Face ao agravamento da situação hidrológica na bacia do rio Limpopo, caracterizado por chuvas intensas e elevados volumes de escoamento a montante, o ministro das Obras Públicas, Habitação e Recursos Hídricos, Fernando Rafael, efectuou, quinta-feira, 15 de Janeiro, uma visita de trabalho à Barragem de Massingir, na província de Gaza, com vista a avaliar o comportamento dos caudais e as medidas de gestão das descargas daquela infra-estrutura.
A visita enquadra-se na monitoria da segunda fase da época chuvosa, que decorre de Janeiro até finais de Março. De acordo com o governante, nos últimos dias tem-se registado precipitação intensa e consecutiva, situação que está a provocar um impacto significativo no nível de armazenamento da Barragem de Massingir.
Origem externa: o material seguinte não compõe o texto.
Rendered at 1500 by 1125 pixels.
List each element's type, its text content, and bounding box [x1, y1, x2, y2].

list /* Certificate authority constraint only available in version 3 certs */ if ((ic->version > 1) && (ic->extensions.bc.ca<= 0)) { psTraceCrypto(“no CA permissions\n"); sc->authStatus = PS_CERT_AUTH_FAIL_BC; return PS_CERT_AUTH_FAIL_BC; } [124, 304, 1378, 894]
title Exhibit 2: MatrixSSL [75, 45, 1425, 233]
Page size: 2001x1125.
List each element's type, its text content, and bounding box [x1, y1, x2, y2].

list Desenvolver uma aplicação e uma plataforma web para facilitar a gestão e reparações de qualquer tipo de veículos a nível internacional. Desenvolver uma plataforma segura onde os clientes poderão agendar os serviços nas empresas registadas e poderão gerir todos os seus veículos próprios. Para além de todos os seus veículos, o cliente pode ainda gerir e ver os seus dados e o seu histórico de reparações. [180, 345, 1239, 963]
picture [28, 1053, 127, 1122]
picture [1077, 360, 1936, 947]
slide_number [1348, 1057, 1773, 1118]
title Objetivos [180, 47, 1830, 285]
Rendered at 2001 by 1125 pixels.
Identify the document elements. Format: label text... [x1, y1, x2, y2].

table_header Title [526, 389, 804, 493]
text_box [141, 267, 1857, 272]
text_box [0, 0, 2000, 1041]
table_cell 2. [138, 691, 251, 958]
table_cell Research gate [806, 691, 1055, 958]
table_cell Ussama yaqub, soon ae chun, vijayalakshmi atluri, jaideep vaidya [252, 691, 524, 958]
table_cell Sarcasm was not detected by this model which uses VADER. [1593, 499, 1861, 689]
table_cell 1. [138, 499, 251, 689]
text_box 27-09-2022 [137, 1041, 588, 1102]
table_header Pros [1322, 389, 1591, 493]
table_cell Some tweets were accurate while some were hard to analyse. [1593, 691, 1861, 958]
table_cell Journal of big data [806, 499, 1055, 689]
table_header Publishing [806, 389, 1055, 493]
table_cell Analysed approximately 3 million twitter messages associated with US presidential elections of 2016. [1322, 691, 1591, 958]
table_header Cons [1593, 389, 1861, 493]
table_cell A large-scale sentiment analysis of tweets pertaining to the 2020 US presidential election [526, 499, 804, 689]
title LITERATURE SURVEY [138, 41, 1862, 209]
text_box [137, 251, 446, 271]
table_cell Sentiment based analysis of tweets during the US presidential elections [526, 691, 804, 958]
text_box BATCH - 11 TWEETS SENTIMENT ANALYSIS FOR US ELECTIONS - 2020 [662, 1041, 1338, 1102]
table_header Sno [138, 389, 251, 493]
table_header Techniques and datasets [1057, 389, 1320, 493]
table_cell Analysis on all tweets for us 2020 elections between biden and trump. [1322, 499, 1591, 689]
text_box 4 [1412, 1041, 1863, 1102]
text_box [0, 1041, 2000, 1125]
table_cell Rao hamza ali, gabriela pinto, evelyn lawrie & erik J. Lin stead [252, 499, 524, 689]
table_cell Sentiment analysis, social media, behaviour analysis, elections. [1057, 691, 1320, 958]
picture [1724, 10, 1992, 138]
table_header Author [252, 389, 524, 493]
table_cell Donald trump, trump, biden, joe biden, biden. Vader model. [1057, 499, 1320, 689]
Para além das chuvas locais, verifica-se um escoamento de grandes volumes de água, proveniente de países a montante, com destaque para a África do Sul, onde várias barragens atingiram o seu nível máximo de armazenamento. Este cenário tem condicionado a capacidade de redução das descargas, uma vez que o volume de água que entra na albufeira permanece elevado.
Segundo o ministro, a barragem atingiu, pela primeira vez desde 1977, uma quota histórica superior a 127 metros, representando um cenário sem precedentes e de elevado risco. “Estamos perante uma situação fora do nosso controlo, devido ao volume de água que continua a entrar na barragem. As cheias previstas serão de grande magnitude, afectando não só as zonas baixas, mas também as áreas urbanas”, advertiu.
Actualmente, a Barragem de Massingir está a descarregar cerca de 10.000 metros cúbicos por segundo, com todas as 14 comportas abertas, incluindo o descarregador auxiliar. Perante este cenário, o Governo apela às populações que vivem em zonas de risco, particularmente nas áreas ribeirinhas e zonas baixas dos distritos de Chókwè, Guijá, Chibuto e Xai-Xai, para abandonarem de imediato esses locais, de forma a salvaguardar vidas humanas. As autoridades recomendam igualmente a não travessia dos leitos dos rios e o acompanhamento permanente da informação oficial divulgada pelas entidades competentes.
Dados recentes indicam que as chuvas registadas a montante poderão agravar o risco de inundações noutras bacias do sul do país, nomeadamente Incomáti, Umbelúzi e Maputo, bem como intensificar as inundações urbanas nas cidades de Maputo e Matola, apelando à máxima vigilância e adopção de medidas preventivas por parte das comunidades.
Num outro desenvolvimento, Fernando Rafael assegurou que o Governo continua a prestar assistência às famílias potencialmente afectadas, em coordenação com o Instituto Nacional de Gestão e Redução do Risco de Desastres (INGD), estando criadas condições para a activação de centros de acomodação e a disponibilização de meios, incluindo embarcações, para facilitar a deslocação segura das populações das zonas de risco.